Sheriff’s deputies have fatally shot at least eight people since the end of May, including Andrés Guardado, an 18-year-old security guard who was fleeing and shot five times in the back, and Michael Thomas, a 61-year-old grandfather who was unarmed and killed inside his home. In one case, deputies killed a man who they said was “walking on the sidewalk”, who they ended up taking to the ground after they saw he had a firearm. In another case, LASD killed a 38-year-old who had reportedly been hit by a train and allegedly approached officers with a knife.

This week, LASD also faced a lawsuit from the family of Eric Briceno, a 39-year-old with a history of mental illness who died after a violent policeencounter in March. After his parents called police due to an altercation with their son, deputies entered Briceno’s room as he slept and then beat and shocked him and compressed his neck, according to the family and an autopsy report.
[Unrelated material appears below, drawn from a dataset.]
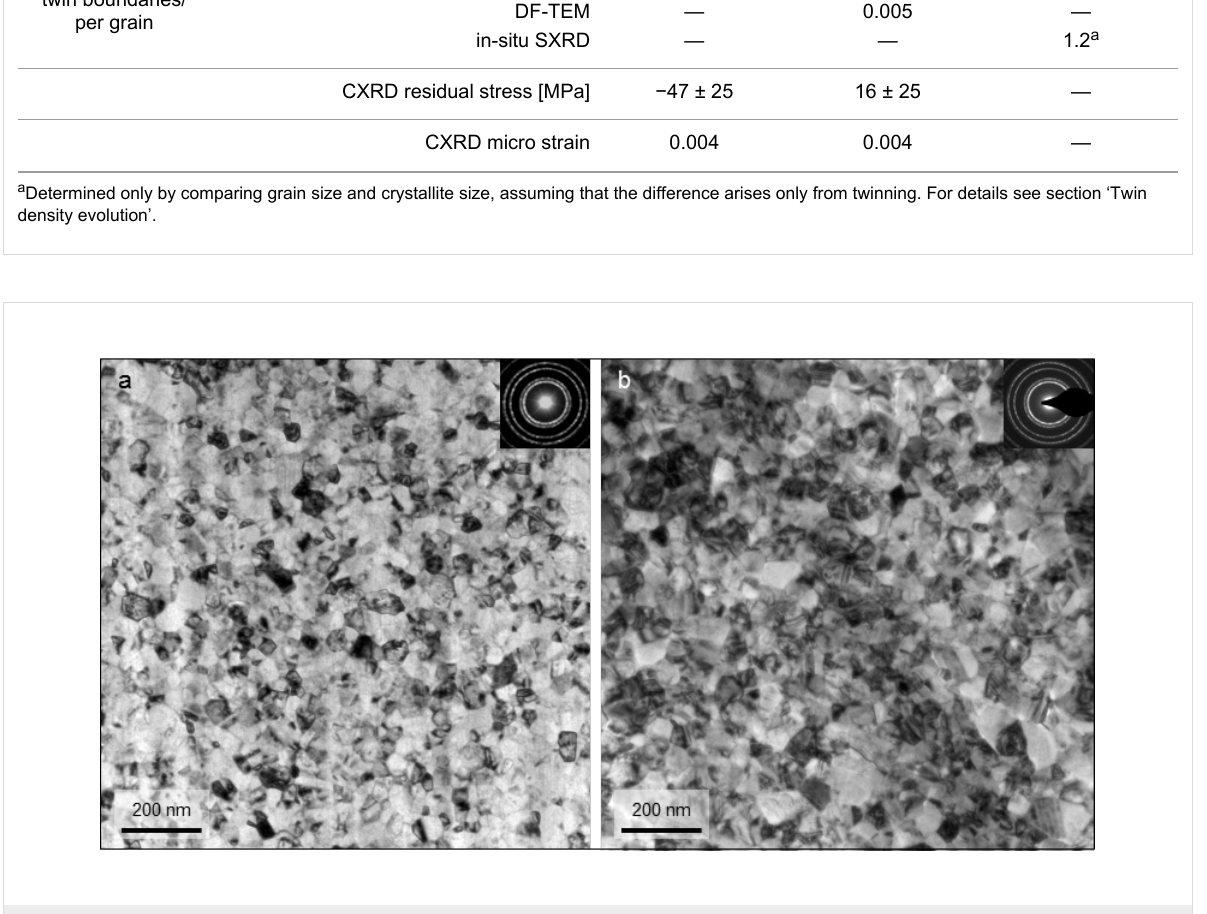
function of strain is given for all sample sets and analysis methods. Independent of sample set and method, an increase in in-plane crystallite size with increasing strain was observed, leading to an increase in crystallite diameter of ca. 45% at 10% strain for sample sets ncPd 1 and ncPd 2. This trend was also confirmed by in-situ SXRD and sample set ncPd 3. On the other hand, the CXRD crystallite size, representing the crystallite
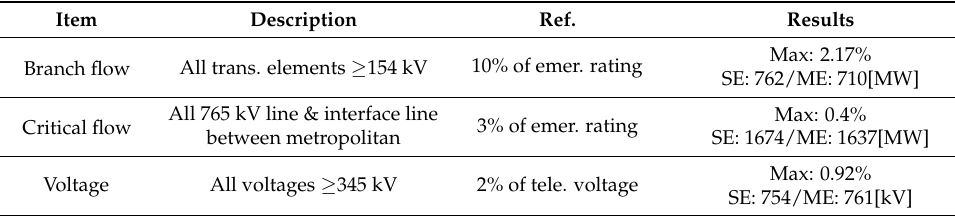
Table 18. Results for testing the performance requirements based on ERCOT.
“We called them to come and help us, to get some help,” his mother, Blanca Briceno, told the Los Angeles Times. “And instead, they came and killed him, brutally killed him.”

She said the deputies attacked Briceno without provocation, beating him, using a baton, pepper spray and a Taser, and kneeling on his back. Briceno cried out that he couldn’t breathe, the family’s wrongful death claim alleged.

His mother said she pleaded for deputies to stop and when she took out her phone to record the scene, a deputy took it away and she was pushed out of the room.

The autopsy report said Briceno was shocked with a Taser seven or eight times. It concluded he died of cardiopulmonary arrest resulting from neck compression and restraint with a Taser, the LA Times reported.

The family has called for the deputies to face criminal charges. LASD has declined to comment on the legal claim, citing an ongoing investigation.